* Supplied material *
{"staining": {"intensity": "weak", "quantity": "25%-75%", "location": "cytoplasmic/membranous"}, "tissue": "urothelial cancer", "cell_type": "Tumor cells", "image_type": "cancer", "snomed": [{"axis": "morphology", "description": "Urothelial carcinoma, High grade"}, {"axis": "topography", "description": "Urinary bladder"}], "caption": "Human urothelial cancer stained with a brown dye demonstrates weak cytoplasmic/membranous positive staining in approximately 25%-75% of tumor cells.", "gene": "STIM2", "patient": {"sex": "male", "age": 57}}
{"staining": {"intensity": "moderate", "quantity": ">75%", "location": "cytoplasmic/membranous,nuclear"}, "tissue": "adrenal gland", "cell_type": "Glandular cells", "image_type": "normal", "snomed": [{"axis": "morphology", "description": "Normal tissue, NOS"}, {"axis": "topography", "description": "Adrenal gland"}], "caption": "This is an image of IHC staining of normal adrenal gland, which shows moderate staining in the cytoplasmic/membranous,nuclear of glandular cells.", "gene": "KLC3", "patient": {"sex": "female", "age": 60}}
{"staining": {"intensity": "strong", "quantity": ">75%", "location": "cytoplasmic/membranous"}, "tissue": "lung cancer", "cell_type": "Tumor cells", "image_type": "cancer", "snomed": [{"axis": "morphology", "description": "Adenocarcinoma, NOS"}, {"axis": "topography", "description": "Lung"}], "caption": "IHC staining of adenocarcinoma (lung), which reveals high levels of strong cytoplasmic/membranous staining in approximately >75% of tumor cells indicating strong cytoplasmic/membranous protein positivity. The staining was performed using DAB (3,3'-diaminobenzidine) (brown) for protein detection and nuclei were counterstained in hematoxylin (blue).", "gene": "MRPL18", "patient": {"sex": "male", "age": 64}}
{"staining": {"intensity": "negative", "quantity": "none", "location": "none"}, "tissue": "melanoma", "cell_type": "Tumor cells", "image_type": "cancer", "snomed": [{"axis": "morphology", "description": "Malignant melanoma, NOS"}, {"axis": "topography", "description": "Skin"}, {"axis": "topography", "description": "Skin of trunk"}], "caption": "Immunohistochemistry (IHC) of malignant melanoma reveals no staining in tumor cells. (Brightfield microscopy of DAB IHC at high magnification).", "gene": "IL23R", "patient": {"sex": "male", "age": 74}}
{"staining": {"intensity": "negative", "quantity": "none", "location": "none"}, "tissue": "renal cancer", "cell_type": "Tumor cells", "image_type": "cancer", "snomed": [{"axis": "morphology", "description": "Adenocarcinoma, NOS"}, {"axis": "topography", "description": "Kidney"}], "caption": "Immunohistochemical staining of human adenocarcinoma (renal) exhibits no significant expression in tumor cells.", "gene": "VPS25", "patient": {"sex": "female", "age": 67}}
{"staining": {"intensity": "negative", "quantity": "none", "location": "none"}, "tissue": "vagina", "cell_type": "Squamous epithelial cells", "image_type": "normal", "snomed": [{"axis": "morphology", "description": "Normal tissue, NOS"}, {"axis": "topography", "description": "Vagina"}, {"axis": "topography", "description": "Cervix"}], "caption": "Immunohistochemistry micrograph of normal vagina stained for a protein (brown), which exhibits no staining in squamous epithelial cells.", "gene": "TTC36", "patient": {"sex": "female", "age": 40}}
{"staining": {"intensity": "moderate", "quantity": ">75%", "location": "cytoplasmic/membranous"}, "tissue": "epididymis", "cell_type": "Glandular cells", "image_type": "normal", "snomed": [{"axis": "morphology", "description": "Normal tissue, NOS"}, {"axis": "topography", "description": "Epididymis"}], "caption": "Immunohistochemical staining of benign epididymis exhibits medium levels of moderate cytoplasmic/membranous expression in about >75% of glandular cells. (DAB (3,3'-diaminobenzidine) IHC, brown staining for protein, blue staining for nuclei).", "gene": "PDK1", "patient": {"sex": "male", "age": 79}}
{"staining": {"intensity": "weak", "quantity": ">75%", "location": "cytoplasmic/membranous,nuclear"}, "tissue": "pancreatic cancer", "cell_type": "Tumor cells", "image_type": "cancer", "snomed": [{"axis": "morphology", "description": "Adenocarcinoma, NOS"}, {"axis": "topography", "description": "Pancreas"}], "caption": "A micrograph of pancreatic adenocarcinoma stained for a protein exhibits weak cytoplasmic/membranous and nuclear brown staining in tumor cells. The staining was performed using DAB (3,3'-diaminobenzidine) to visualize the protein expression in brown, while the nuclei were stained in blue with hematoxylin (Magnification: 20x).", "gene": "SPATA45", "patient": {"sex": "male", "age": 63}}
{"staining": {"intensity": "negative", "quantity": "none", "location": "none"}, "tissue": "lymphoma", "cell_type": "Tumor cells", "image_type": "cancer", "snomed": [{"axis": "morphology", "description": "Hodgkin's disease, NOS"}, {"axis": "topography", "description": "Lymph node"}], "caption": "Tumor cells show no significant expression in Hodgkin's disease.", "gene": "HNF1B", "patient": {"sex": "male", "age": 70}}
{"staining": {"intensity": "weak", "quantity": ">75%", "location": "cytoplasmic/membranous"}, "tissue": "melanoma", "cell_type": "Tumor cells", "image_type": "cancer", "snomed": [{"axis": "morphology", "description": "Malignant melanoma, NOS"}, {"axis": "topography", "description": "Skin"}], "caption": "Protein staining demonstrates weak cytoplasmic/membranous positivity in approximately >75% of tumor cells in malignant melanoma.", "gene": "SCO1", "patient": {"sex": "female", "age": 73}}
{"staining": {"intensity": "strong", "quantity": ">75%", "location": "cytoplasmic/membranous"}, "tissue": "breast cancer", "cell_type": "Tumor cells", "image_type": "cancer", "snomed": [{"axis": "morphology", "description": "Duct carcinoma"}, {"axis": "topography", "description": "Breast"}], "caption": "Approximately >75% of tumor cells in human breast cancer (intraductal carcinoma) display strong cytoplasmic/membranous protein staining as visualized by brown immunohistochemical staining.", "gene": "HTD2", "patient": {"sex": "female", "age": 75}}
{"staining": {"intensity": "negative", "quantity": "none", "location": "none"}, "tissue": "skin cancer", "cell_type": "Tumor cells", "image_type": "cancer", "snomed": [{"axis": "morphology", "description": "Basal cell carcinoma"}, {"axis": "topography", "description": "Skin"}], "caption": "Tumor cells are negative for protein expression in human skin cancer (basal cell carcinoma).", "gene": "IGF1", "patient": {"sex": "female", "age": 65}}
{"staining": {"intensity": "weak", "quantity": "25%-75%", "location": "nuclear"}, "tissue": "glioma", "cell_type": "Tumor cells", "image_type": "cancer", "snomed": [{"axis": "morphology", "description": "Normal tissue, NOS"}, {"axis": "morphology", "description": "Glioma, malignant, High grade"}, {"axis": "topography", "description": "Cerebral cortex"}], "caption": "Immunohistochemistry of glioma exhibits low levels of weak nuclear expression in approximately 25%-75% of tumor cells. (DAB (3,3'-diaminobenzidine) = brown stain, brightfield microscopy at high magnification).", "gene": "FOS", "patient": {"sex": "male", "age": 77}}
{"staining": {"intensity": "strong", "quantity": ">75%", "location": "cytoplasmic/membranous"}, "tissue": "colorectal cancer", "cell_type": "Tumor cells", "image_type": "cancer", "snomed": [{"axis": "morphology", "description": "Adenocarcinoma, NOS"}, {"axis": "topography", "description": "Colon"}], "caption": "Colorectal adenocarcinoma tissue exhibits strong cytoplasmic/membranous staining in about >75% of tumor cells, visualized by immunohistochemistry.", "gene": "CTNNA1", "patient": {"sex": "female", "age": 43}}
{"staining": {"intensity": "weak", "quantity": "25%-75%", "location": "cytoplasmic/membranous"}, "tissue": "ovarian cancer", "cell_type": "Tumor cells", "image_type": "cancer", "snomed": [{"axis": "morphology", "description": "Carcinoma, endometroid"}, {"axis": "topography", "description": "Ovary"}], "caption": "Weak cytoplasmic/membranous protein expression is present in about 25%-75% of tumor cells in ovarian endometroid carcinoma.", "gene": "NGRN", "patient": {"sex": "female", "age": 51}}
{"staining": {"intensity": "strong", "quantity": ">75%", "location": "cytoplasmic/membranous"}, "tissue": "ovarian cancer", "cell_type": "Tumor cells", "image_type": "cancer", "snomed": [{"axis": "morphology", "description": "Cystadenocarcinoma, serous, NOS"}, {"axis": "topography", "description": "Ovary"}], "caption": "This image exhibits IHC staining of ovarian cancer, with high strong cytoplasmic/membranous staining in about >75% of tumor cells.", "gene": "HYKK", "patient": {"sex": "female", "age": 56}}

* The task *
Consider the entries above and return each line with the string "significant".

* Response box *
{"staining": {"intensity": "negative", "quantity": "none", "location": "none"}, "tissue": "renal cancer", "cell_type": "Tumor cells", "image_type": "cancer", "snomed": [{"axis": "morphology", "description": "Adenocarcinoma, NOS"}, {"axis": "topography", "description": "Kidney"}], "caption": "Immunohistochemical staining of human adenocarcinoma (renal) exhibits no significant expression in tumor cells.", "gene": "VPS25", "patient": {"sex": "female", "age": 67}}
{"staining": {"intensity": "negative", "quantity": "none", "location": "none"}, "tissue": "lymphoma", "cell_type": "Tumor cells", "image_type": "cancer", "snomed": [{"axis": "morphology", "description": "Hodgkin's disease, NOS"}, {"axis": "topography", "description": "Lymph node"}], "caption": "Tumor cells show no significant expression in Hodgkin's disease.", "gene": "HNF1B", "patient": {"sex": "male", "age": 70}}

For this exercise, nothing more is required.